[TASK BRIEF] Across all entries below, how many lines include "Фрекен"? Answer with the number alone.

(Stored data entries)
-*-*-

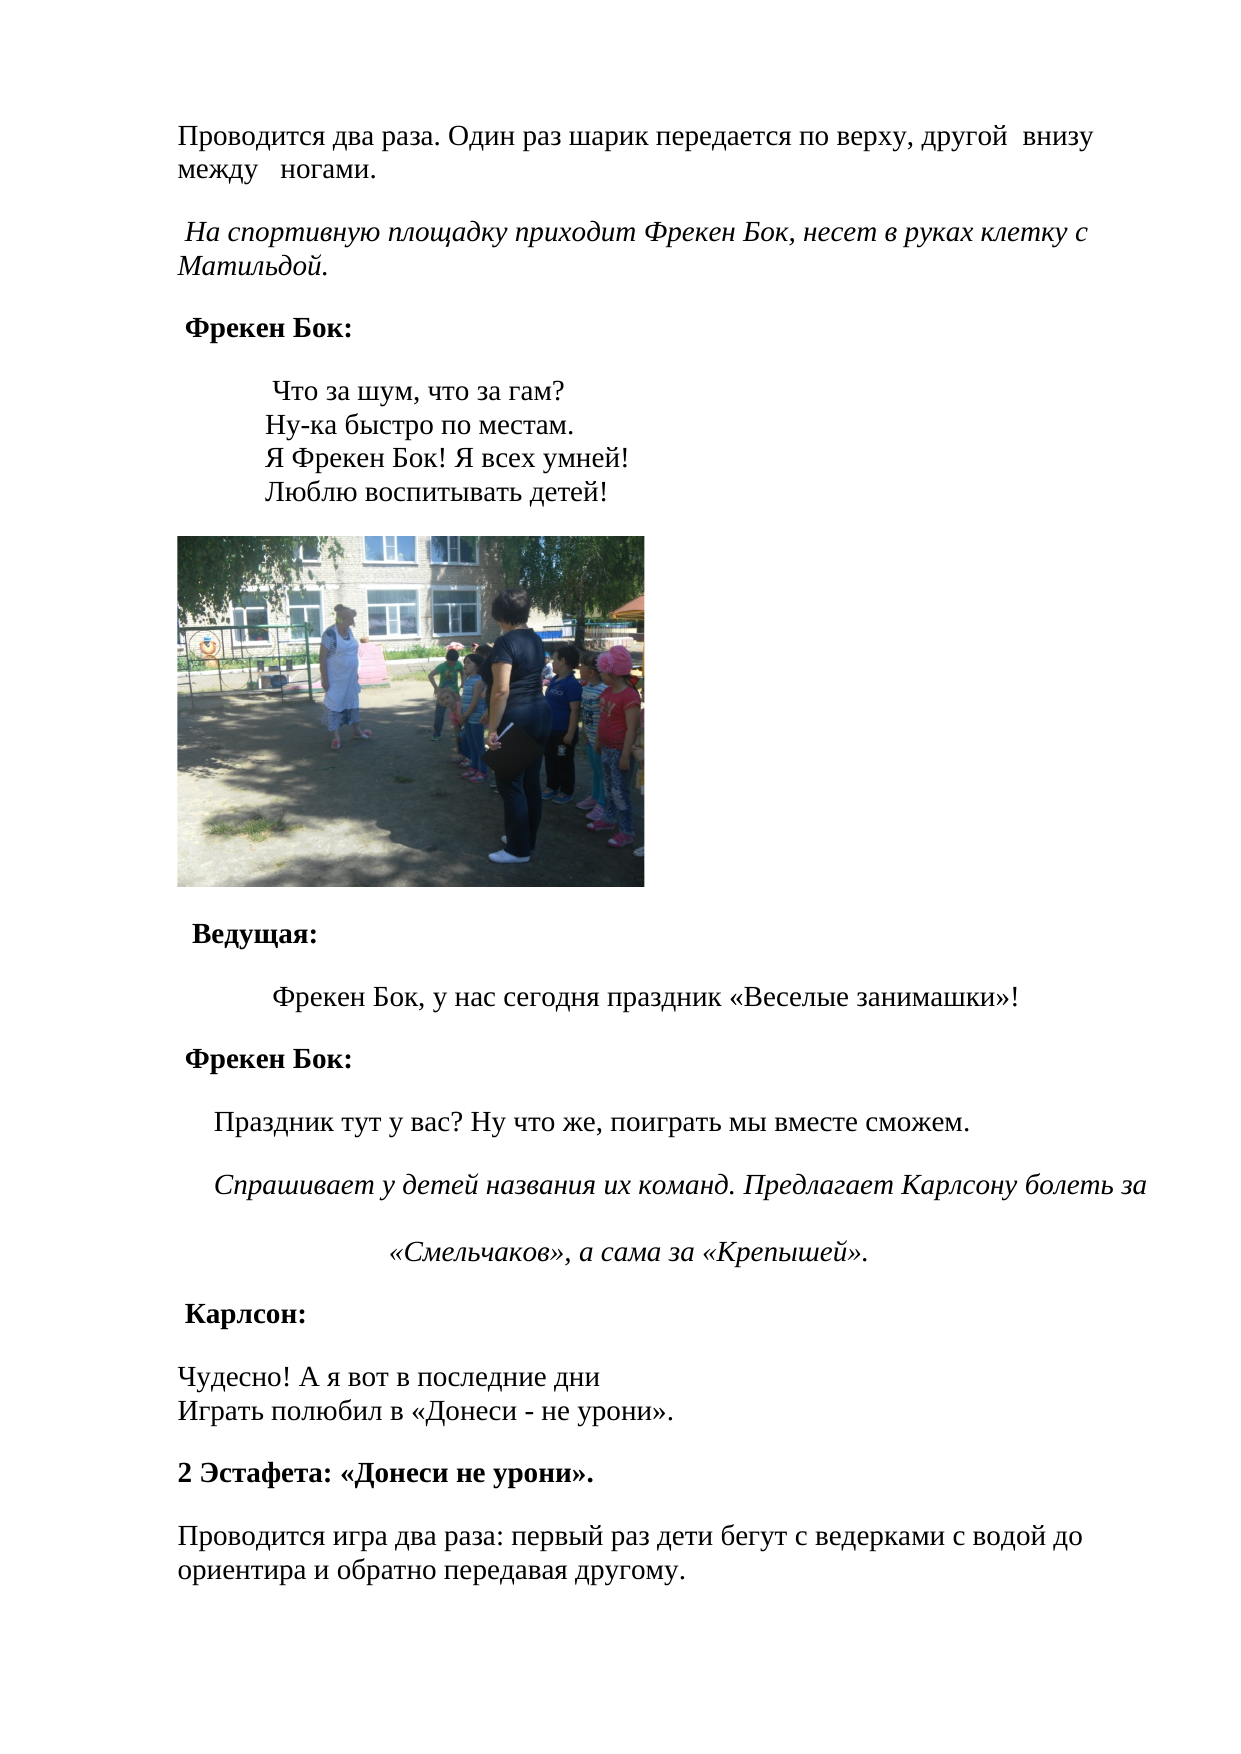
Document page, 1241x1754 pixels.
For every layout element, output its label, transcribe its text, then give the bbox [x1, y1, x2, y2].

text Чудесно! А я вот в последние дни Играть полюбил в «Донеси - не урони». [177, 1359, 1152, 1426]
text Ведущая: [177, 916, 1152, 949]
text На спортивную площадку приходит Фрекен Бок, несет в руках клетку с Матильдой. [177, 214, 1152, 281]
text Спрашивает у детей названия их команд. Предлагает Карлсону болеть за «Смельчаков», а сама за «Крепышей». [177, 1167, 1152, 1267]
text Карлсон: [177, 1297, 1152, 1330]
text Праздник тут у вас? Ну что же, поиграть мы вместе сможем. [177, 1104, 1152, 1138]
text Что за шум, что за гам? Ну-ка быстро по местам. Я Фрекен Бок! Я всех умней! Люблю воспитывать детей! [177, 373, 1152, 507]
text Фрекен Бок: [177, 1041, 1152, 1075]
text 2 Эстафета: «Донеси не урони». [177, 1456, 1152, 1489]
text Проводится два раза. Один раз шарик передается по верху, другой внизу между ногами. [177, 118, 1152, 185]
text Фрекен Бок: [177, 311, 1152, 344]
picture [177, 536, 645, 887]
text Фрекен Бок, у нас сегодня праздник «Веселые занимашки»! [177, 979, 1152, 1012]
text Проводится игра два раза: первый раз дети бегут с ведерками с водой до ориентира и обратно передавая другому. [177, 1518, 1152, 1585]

-*-*-

[SOLUTION TO THE EXERCISE] 5